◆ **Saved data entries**
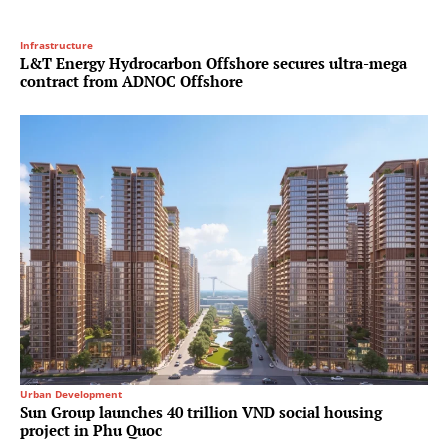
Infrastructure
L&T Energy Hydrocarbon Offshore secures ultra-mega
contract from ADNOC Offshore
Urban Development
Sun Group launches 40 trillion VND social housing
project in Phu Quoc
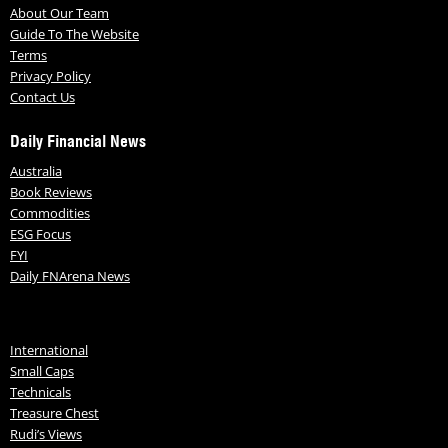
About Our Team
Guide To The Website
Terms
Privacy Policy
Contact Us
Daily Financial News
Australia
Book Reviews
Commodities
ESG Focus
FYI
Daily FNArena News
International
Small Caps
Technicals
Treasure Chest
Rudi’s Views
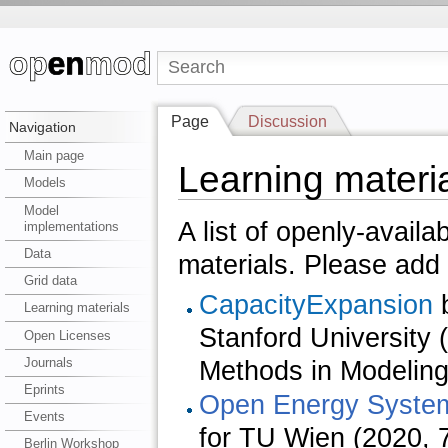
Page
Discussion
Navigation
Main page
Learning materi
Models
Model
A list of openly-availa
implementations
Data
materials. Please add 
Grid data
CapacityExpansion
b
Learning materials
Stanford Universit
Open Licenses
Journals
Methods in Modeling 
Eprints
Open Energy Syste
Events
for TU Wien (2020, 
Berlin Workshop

* * *

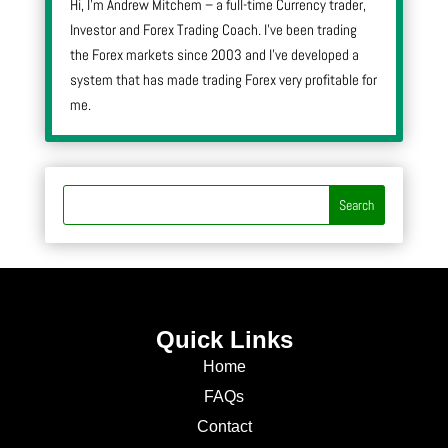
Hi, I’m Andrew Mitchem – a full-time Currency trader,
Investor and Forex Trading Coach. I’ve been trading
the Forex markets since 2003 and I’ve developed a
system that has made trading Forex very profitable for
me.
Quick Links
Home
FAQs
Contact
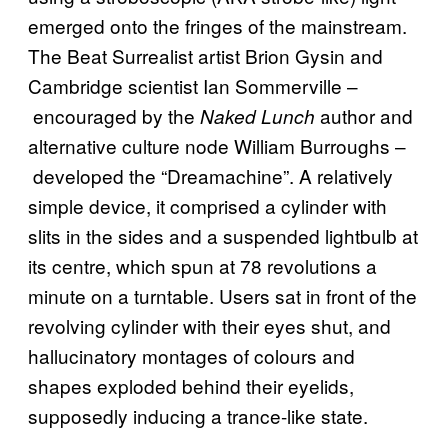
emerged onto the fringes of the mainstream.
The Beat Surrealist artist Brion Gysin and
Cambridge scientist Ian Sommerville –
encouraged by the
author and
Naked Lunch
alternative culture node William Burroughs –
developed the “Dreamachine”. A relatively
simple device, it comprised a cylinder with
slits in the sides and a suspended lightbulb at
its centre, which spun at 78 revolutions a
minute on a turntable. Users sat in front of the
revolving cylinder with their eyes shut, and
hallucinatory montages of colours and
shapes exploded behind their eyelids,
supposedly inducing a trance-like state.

--

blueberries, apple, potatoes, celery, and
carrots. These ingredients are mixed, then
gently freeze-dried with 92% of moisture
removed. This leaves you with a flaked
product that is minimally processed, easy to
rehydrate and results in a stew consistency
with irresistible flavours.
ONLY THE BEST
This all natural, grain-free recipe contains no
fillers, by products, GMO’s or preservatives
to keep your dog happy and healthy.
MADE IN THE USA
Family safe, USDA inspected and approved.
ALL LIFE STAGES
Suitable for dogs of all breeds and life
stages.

◆ **WHAT TO WORK ON**
Copy out every line of the data above, from the line containing "emerged onto the fringes of the mainstream." down to the line containing "minute on a", with both of those lines included.

◆ **EXERCISE RESPONSE**
emerged onto the fringes of the mainstream.
The Beat Surrealist artist Brion Gysin and
Cambridge scientist Ian Sommerville –
encouraged by the
author and
Naked Lunch
alternative culture node William Burroughs –
developed the “Dreamachine”. A relatively
simple device, it comprised a cylinder with
slits in the sides and a suspended lightbulb at
its centre, which spun at 78 revolutions a
minute on a turntable. Users sat in front of the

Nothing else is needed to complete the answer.